Лушка тихо бредет в темноте между грядок к шалашику у дальнего плетня огорода, откидывает кусок старого половика над входом и, согнувшись, ощупью пробирается внутрь, к невысокой лежанке из старой соломы, застланной рваным одеялом. Лицо опахивает прелым запахом травы и залежалого тряпья, но мысли становятся спокойнее: пусть себе треплют языком все, кто хочет, а ей здесь хорошо. Никто не мешает отдаться раздумьям — в тишине так легко размышлять о самом трудном.
Растянувшись на пахучей соломе, закинув руки за голову, Лушка приятно ощущает, как исчезает из крепкого тела легкая истома.
Стукает в сенцах дверь. Внезапно Лушку, еще не понявшую, кто вышел на крыльцо, охватывает беспокойное, жгучее желание вскочить и убежать отсюда, спрятаться, словно в темноте на нее надвигалось что-то неотвратимо страшное. Она с замирающим сердцем думает, что выйти из дома мог, вероятней всего, Филарет и, трепетно борясь с тревожным чувством, прислушивается.
Шелестом вечерних звуков бьется в уши тишина… Но вот слух улавливает легкий стук огородной калитки. Теперь беспокойство заставляет Лушку привстать на локоть. Сюда он идет? Сердцем она чувствует: сюда. Но не может заставить себя сделать решительное движение и вскочить, выюркнуть из-под старенького половичка, прикрывающего вход в шалаш, спрятаться, замереть рядом — в углублении борозды между картофельных гряд.
Резко опахивает свежим ночным воздухом лицо, и лишь секундами позже Лушка различает откинутую полость половика и темнеющую человеческую фигуру. Но не успевает ничего сказать: с легким шорохом скользит вниз половичок, а руки Филарета в темноте задевают край лежанки, ногу Лушки, ищуще вскидываются к плечу, к груди…

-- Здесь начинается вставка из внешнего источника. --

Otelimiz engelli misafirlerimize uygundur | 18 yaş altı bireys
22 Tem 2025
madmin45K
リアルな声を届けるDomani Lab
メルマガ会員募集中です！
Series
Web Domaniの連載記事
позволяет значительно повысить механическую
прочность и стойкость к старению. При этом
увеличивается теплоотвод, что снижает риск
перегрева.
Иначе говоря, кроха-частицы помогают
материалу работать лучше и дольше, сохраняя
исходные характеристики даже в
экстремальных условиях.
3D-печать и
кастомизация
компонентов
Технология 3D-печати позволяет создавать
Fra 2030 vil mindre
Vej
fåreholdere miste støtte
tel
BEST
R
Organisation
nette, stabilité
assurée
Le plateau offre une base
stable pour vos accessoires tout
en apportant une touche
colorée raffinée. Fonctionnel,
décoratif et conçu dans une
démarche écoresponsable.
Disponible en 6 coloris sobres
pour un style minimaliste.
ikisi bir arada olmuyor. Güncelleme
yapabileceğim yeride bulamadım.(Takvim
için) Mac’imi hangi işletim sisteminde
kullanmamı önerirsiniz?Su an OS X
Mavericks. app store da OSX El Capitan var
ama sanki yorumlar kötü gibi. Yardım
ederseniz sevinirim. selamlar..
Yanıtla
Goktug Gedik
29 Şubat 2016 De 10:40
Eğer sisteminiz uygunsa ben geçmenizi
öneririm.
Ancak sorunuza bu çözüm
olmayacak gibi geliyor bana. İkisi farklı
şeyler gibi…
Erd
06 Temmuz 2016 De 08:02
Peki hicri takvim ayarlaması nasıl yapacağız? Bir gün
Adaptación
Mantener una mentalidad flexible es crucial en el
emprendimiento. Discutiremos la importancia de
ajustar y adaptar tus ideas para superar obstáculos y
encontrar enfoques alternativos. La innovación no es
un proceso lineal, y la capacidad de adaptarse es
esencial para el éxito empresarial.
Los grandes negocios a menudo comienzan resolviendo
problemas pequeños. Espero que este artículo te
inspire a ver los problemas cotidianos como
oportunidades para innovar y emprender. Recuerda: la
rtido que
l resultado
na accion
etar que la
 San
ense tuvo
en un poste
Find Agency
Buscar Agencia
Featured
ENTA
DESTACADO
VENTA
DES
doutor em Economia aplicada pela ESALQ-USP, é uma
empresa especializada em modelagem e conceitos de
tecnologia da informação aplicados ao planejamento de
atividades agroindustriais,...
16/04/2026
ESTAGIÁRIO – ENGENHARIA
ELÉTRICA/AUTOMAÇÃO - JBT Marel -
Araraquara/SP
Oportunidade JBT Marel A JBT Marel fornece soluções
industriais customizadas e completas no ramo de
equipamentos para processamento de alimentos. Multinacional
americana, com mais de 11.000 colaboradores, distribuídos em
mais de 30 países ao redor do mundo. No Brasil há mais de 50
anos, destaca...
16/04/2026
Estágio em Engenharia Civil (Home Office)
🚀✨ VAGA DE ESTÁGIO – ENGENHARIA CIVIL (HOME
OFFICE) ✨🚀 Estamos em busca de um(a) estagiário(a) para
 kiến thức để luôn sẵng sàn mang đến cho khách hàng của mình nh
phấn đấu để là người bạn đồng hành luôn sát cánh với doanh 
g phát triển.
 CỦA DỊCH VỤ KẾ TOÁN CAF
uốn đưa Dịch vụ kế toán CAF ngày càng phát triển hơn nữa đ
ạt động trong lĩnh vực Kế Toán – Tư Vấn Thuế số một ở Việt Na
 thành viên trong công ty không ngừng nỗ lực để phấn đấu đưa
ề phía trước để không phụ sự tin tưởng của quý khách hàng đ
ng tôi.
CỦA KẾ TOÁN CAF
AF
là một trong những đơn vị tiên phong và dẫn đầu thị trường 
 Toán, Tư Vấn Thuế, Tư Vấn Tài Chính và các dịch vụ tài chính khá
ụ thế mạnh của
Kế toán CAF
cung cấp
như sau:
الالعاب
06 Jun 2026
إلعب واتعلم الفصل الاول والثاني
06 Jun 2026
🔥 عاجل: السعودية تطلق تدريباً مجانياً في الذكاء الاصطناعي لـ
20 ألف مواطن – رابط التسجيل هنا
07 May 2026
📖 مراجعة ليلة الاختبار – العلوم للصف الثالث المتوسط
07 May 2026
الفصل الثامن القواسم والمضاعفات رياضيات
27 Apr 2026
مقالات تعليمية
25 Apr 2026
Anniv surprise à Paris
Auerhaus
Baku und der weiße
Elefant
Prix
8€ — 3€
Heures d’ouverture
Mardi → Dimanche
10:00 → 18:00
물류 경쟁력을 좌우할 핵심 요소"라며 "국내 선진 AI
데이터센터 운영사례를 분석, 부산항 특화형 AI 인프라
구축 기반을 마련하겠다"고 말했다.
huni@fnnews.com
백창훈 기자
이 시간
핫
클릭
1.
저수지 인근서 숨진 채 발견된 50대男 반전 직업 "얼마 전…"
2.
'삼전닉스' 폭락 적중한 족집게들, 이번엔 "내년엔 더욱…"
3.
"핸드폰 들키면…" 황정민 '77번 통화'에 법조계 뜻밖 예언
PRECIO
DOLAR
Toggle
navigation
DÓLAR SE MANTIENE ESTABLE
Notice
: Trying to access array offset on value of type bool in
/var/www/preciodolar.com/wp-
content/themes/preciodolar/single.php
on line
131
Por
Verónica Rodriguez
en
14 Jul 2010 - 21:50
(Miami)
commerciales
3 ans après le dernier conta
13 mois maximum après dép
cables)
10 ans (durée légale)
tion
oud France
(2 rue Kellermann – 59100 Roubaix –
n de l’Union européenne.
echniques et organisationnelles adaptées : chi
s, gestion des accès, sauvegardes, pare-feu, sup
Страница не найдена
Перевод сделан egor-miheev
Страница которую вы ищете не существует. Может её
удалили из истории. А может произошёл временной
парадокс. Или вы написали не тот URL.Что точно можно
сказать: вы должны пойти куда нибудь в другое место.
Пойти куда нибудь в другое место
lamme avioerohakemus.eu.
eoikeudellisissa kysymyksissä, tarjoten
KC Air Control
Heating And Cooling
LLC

— Не надо! — отодвигается Лушка, ощутив на щеке жаркое дыхание Филарета. Но, крепко стиснутая его сильными руками, не может оттолкнуть, расцепить их, увернуться от навалившегося на нее тела. Безвольно падая навзничь, чувствует, как все плотнее приникает оно к ней.
«Но это так хорошо — быть вдвоем с мужчиной, которому хочешь подчиняться», — затуманенно мелькает в ее голове, и Лушка инстинктивно вытягивает ногу, больно и неудобно сжатую округлыми коленками Филарета…
9
Устинья Семеновна приходит от Лыжиных неразговорчивая, и за ужином все молчат. Андрей не может без стыда вспомнить, как старуха выставила за ворота Василия Вяхирева и Веру. Он не решается поднять на Устинью Семеновну глаза, чувствуя, как все в нем протестует против Пименовой, и она, конечно, перехватит его бунтующий взгляд.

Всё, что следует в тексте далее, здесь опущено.